Another lesson often learned was that stateless code was considerably easier to debug than code that supported a lot of internal states. If you execute the code and each time its behavior is identical, it is fairly straightforward to determine if it is correct or not. If however, the behavior fluctuates based on changing internal state information, then testing becomes a long and drawn out process of cross-referencing all of the different inputs with the different outputs (a task usually short-changed leading to corner-case bugs). Test cases become complex sequences that are both time consuming and hard to accurately reproduce. Simple tests for stateless code means less work and better quality.

State changes can come from internal modification of variables, but they are most often triggered by things external to the scope of the code. Thus, function A modifies some state information, so that the behavior of function B changes. Generally the call to function A comes from somewhere on the outside of function B’s code block. This essentially forms an indirect reference to the state for function B, which relies not on a global variable, but rather a function that could be accessed globally. A global function. When we banished globals we did so for static variable declarations, however a code-based dynamic call is essentially the same thing. In a very real sense, any part of the program that is subject to changes either directly, or indirectly, that originate from other parts of the program is some type of global. Global data or global action, it doesn’t matter.

Ideally to make everything easily testable we’d like 100% of all arguments explicitly pushed into every function, and to support changes within the system we’d like 0% side-effects, so everything changed is returned from the function. Global-less, stateless code.

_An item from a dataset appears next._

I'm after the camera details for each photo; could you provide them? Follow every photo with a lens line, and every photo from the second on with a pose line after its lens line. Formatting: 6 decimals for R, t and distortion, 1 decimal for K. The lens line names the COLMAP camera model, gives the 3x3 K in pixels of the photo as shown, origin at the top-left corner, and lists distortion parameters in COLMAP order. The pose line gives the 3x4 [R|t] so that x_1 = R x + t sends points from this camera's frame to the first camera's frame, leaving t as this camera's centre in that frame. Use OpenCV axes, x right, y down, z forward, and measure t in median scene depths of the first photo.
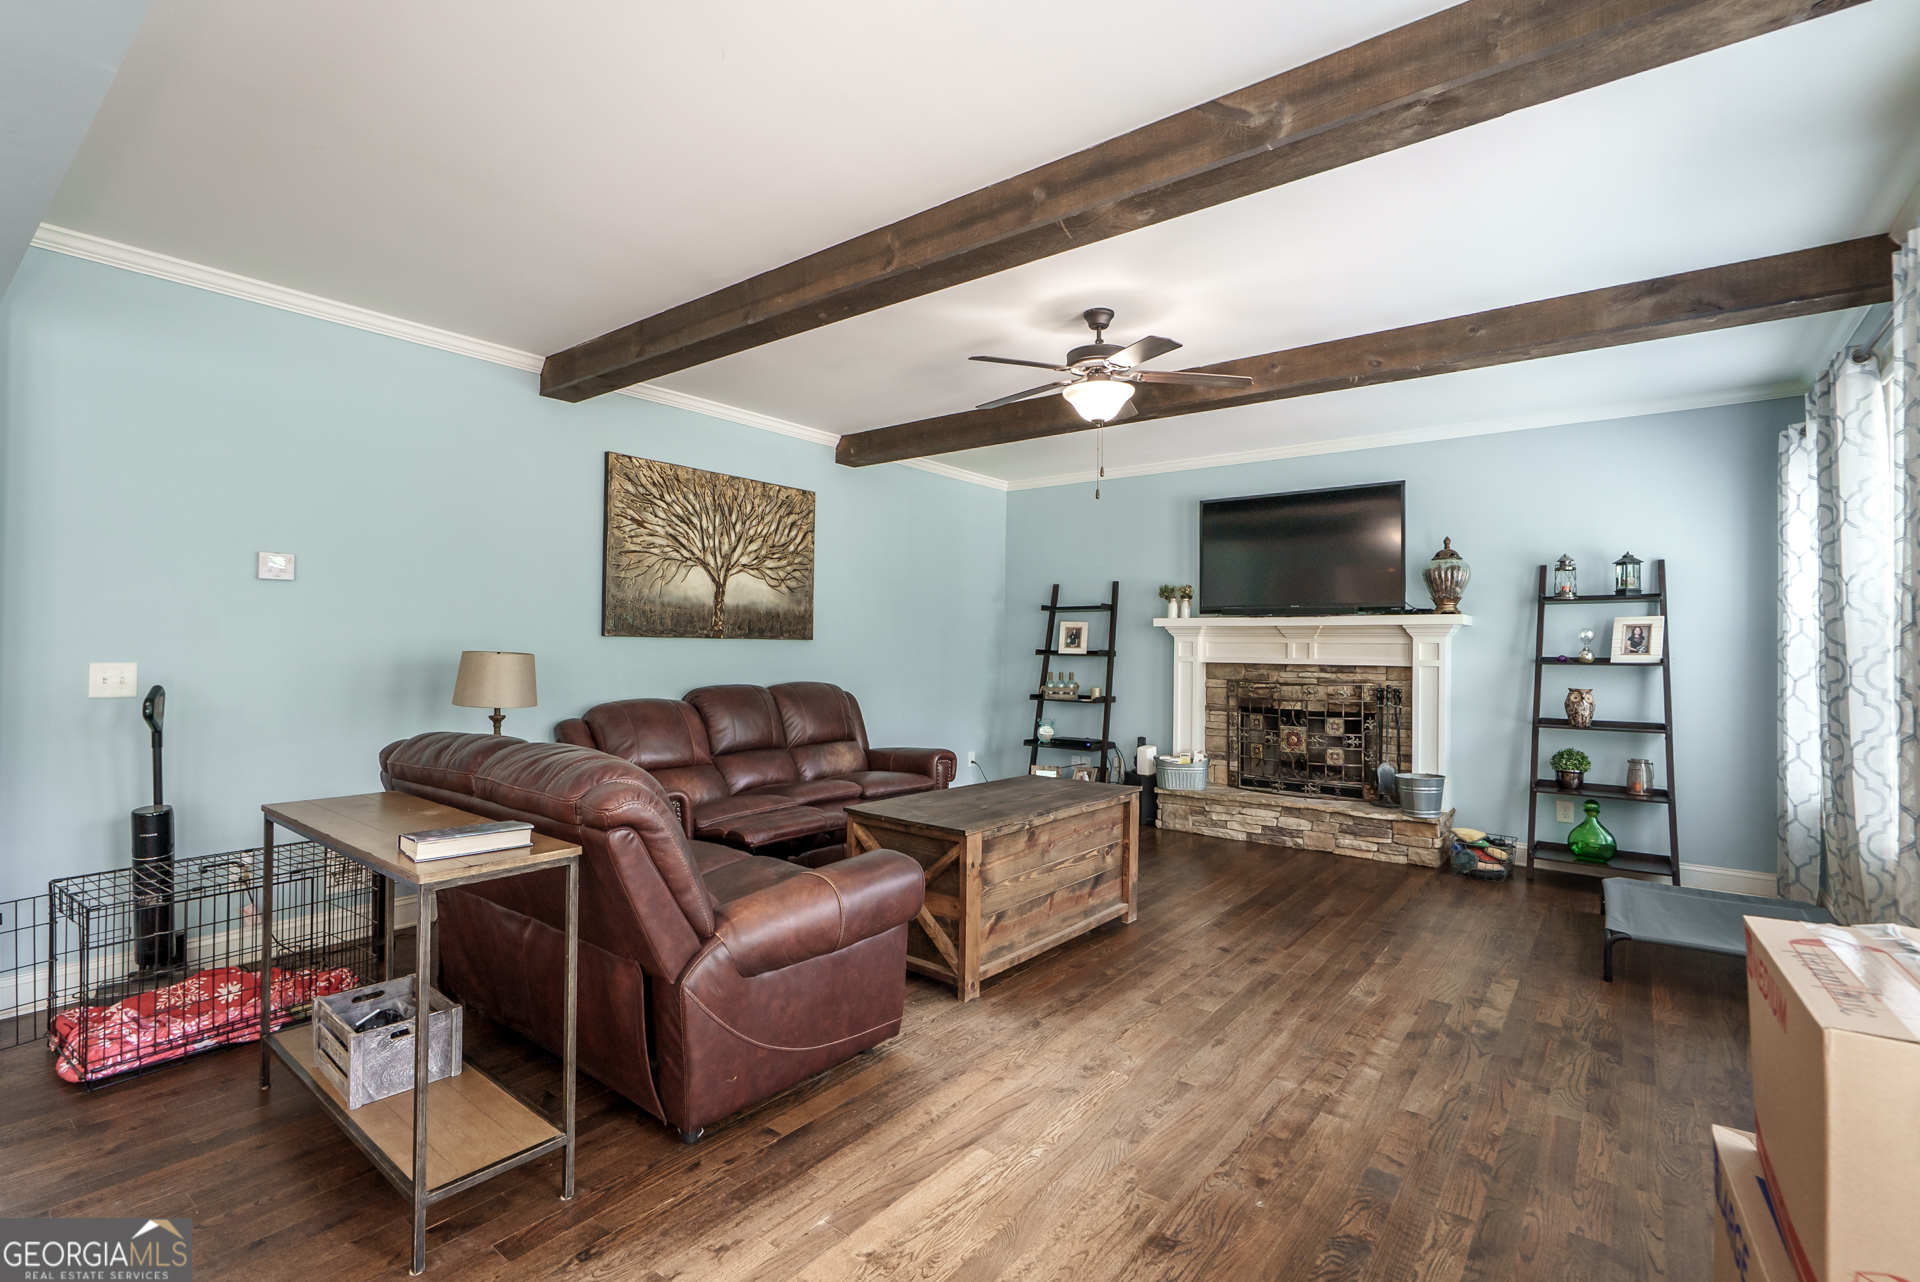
lens RADIAL K [[879.1, 0, 962.8], [0, 879.1, 642.6], [0, 0, 1]] dist [0.003198, -0.000053]
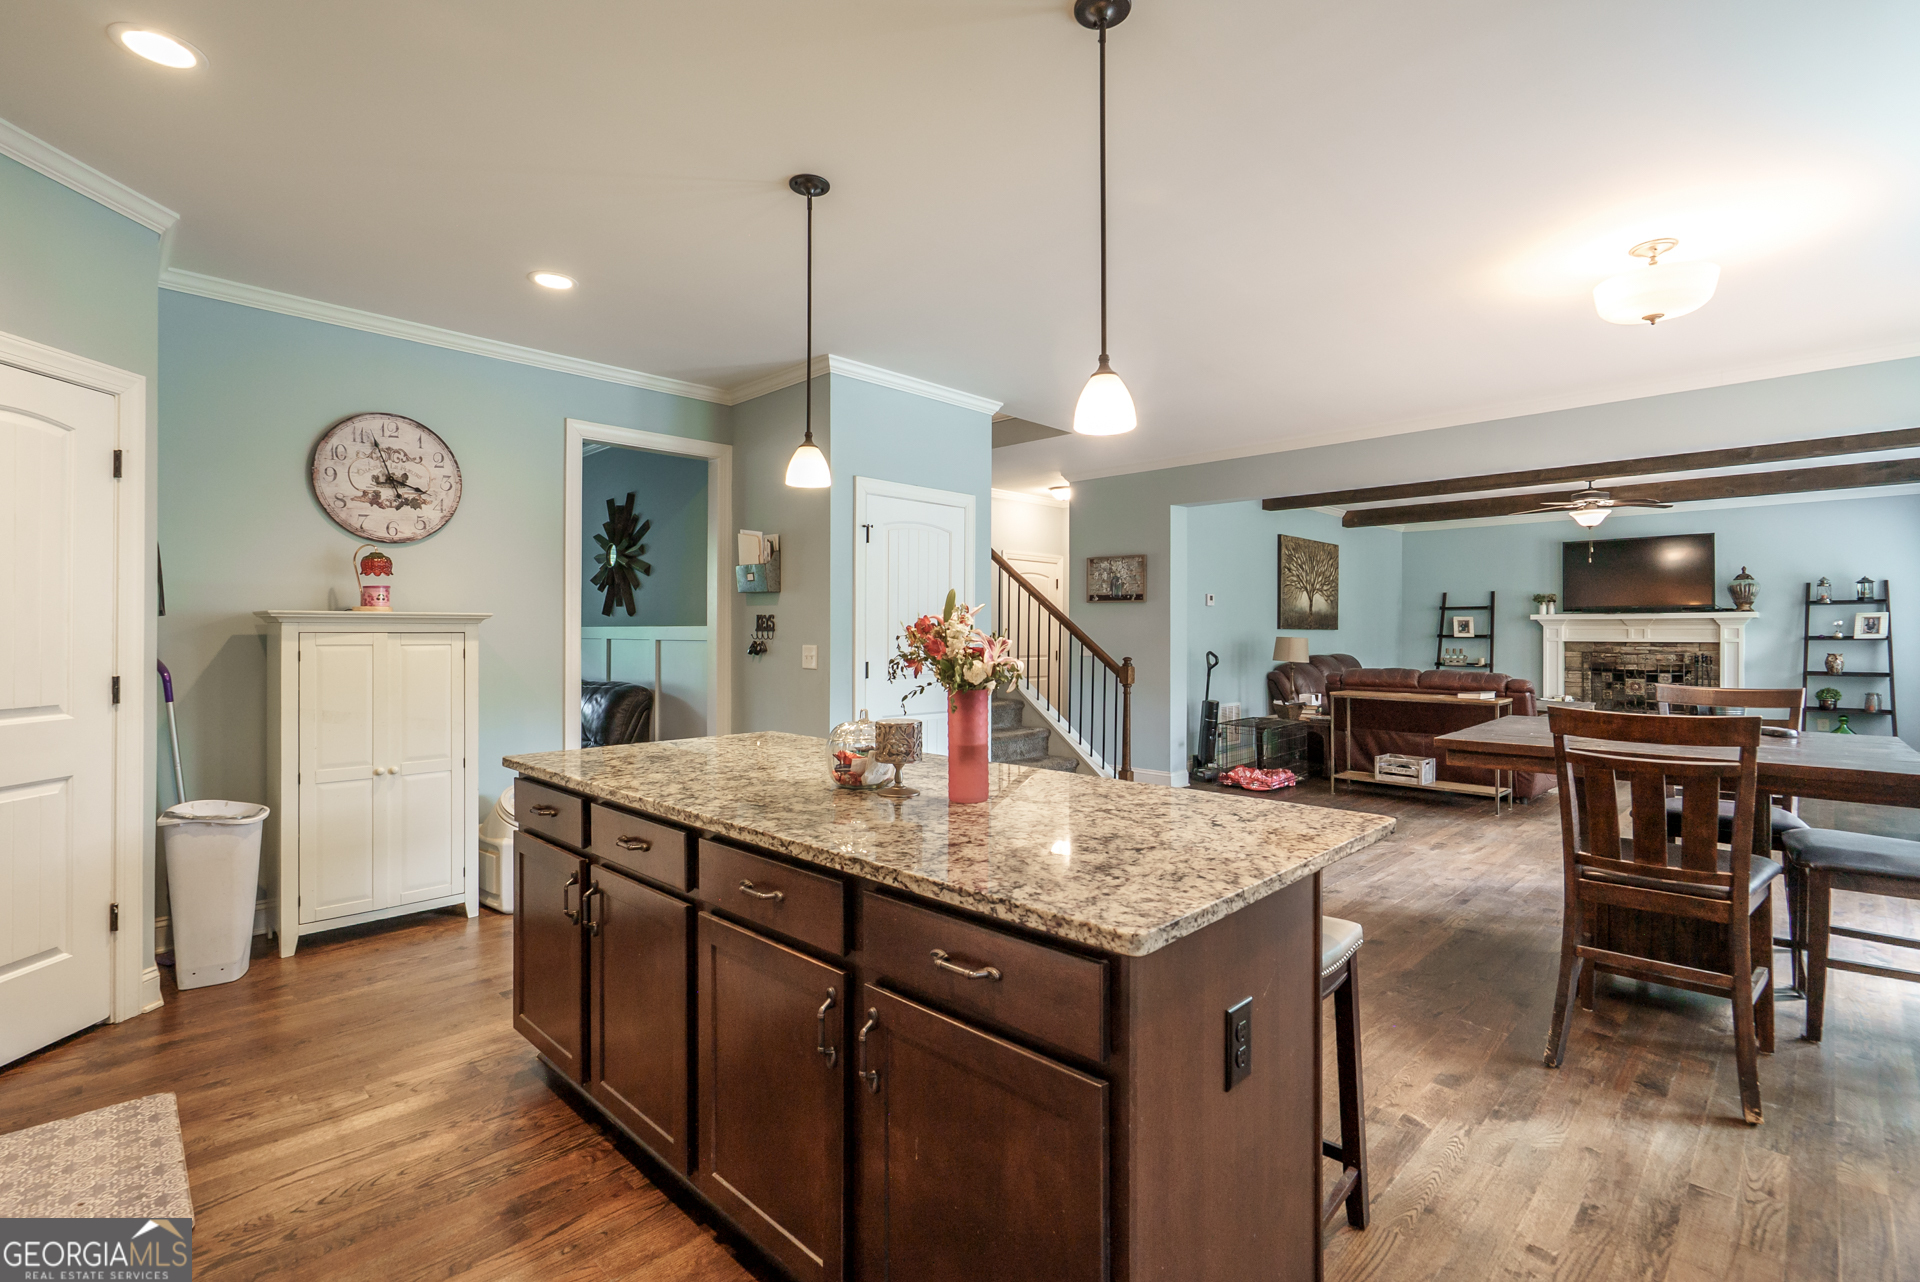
lens RADIAL K [[879.1, 0, 955.9], [0, 879.1, 636.0], [0, 0, 1]] dist [0.003198, -0.000053]
pose [[0.992551, -0.008402, -0.121540, -0.762486], [0.009197, 0.999940, 0.005984, -0.009165], [0.121482, -0.007057, 0.992569, -0.887027]]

Often in APIs there are a large number of different primitives available. Different users of the API will access these subsets of functions in many different orders. In most Object Oriented (OO) languages this is handled by using something equivalent to set/get methods to alter the state of internal private variables, which other primitives use as values in their calculations. However, these methods are only available if the object is within the scope of the caller, so it has the effect of  constraining their usage. So long as the object is not global, the methods are not either. The object becomes a local variable, interacting with it can be in any order necessary. However you can violate this easily by either setting the method calls to static or by creating the object as a Singleton. Either way introducing a global effect.

Another way to mess with things is to have the internal data as a reference to an object that is outside of the scope. When changes to that underlying object can occur anywhere in the code,this is another form of global manipulation.

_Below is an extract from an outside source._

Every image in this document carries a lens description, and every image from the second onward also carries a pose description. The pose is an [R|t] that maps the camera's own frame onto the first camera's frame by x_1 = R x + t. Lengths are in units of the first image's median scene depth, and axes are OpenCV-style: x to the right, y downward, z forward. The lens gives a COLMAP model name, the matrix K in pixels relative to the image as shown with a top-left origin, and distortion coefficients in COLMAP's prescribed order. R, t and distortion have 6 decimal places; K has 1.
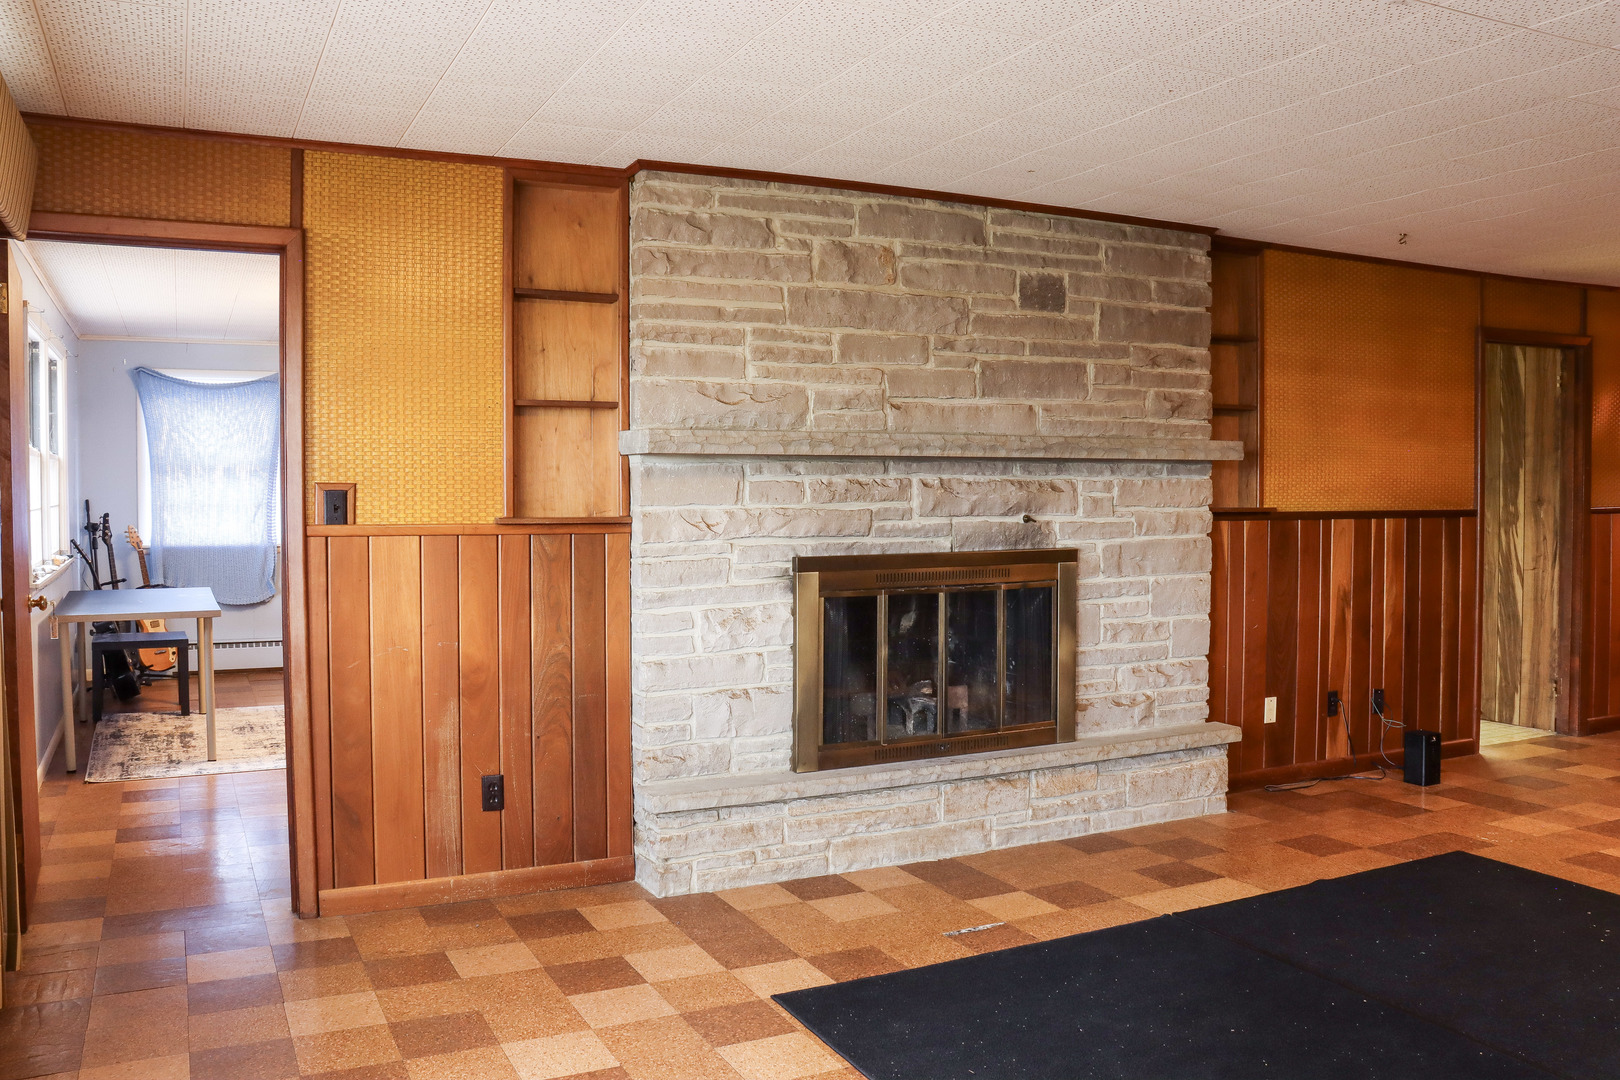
lens RADIAL K [[1323.4, 0, 814.3], [0, 1323.4, 532.5], [0, 0, 1]] dist [-0.160402, 0.148852]
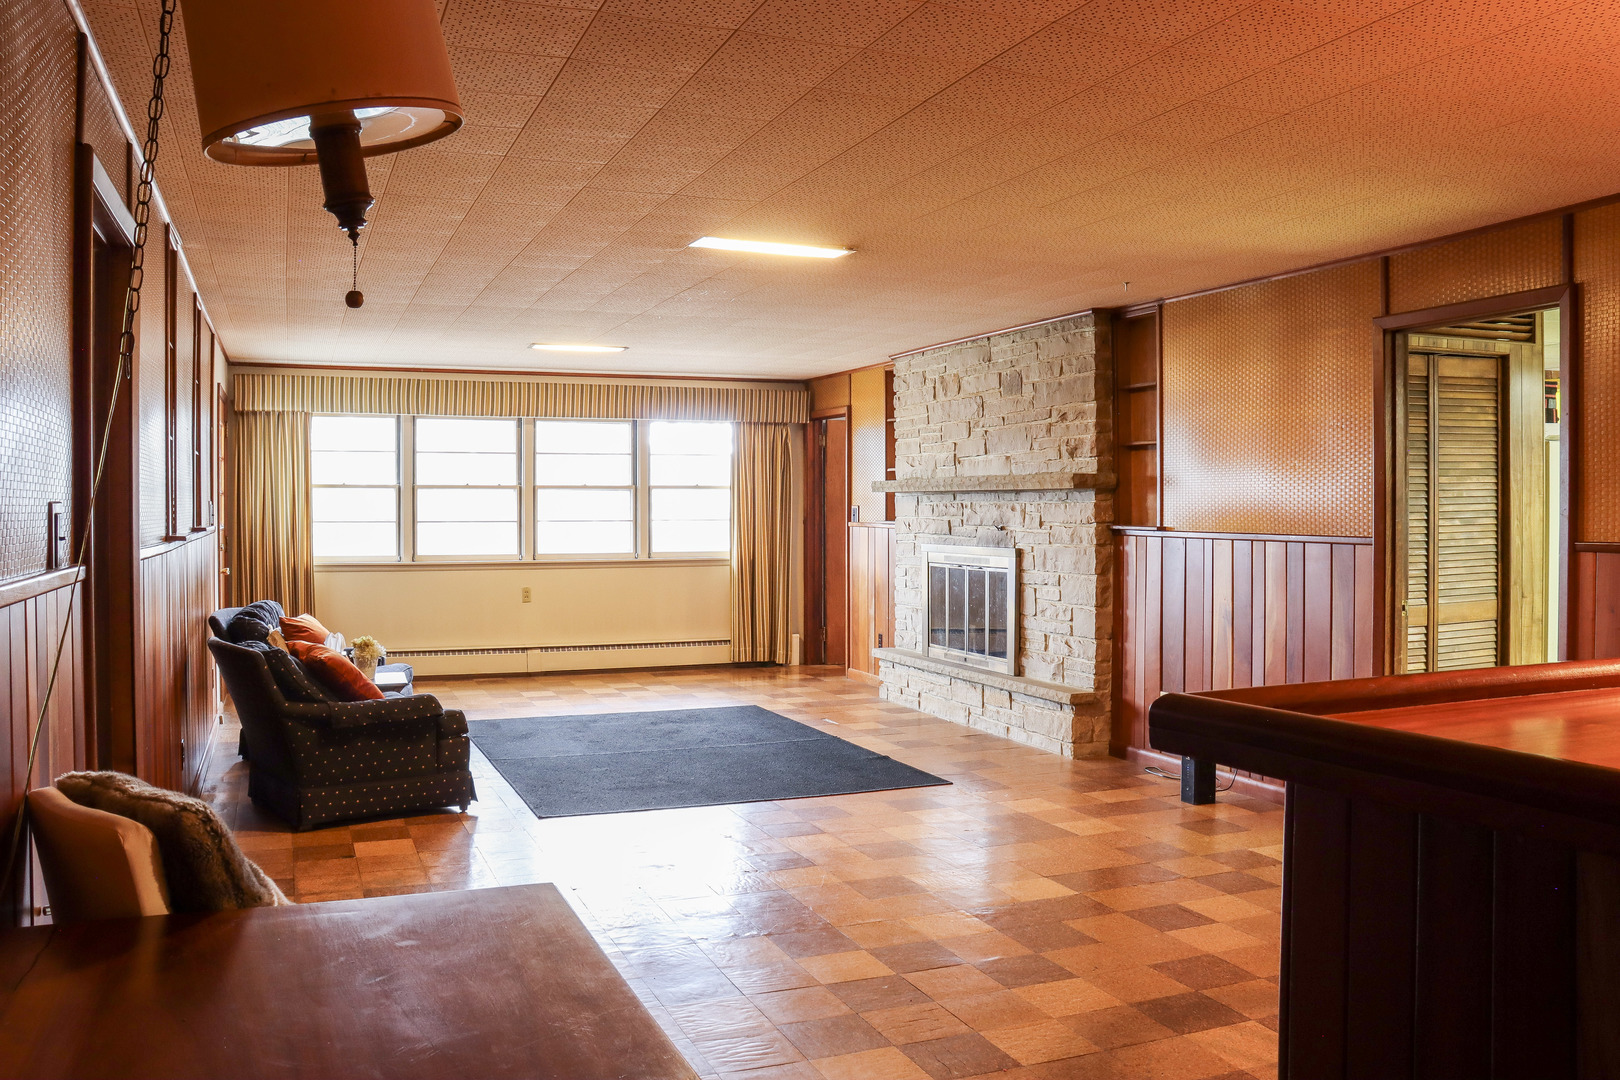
lens RADIAL K [[1323.4, 0, 814.3], [0, 1323.4, 532.5], [0, 0, 1]] dist [-0.160402, 0.148852]
pose [[-0.069829, 0.023706, -0.997277, 1.641378], [-0.037817, 0.998936, 0.026393, -0.035579], [0.996842, 0.039557, -0.068858, 0.824490]]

In most systems, particularly if there is an interface for users, there is a considerable amount of mandatory state. Basically the computer is used to remember the user’s actions so that the user doesn’t have to keep supplying all of the contextual data over and over again. Depending on how the surrounding session mechanics interacts with the underlying technology, this can leave a lot of little pieces of required state laying all over the code. This of course is a form of spaghetti (variable-spaghetti) and it can be quite nasty because it gets placed everywhere. Cleaning this up means collecting all of the state information together into a single location for any given technical context. So for instance, in a web app there is likely one big collection of user state information in the browser, and another collection associated with the user’s session in the server. That’s fine and considerably better than having a huge number located in both places.

Long ago we identified that global variables were a big problem and in many circles we banished them. But I think we focused too hard on the ‘variable’ part, and not enough on the ‘global’ aspect. Global anything is a potential problem, anywhere. Like disorganization and redundancies, it is just a pool of gasoline waiting for a match. Software systems can be composed of an outrageous amount of complexity, and the only way to effectively deal with it is by encapsulating as much as possible into well-organized sub pieces. If you break that encapsulation... well, you are pretty much right back to where you started ...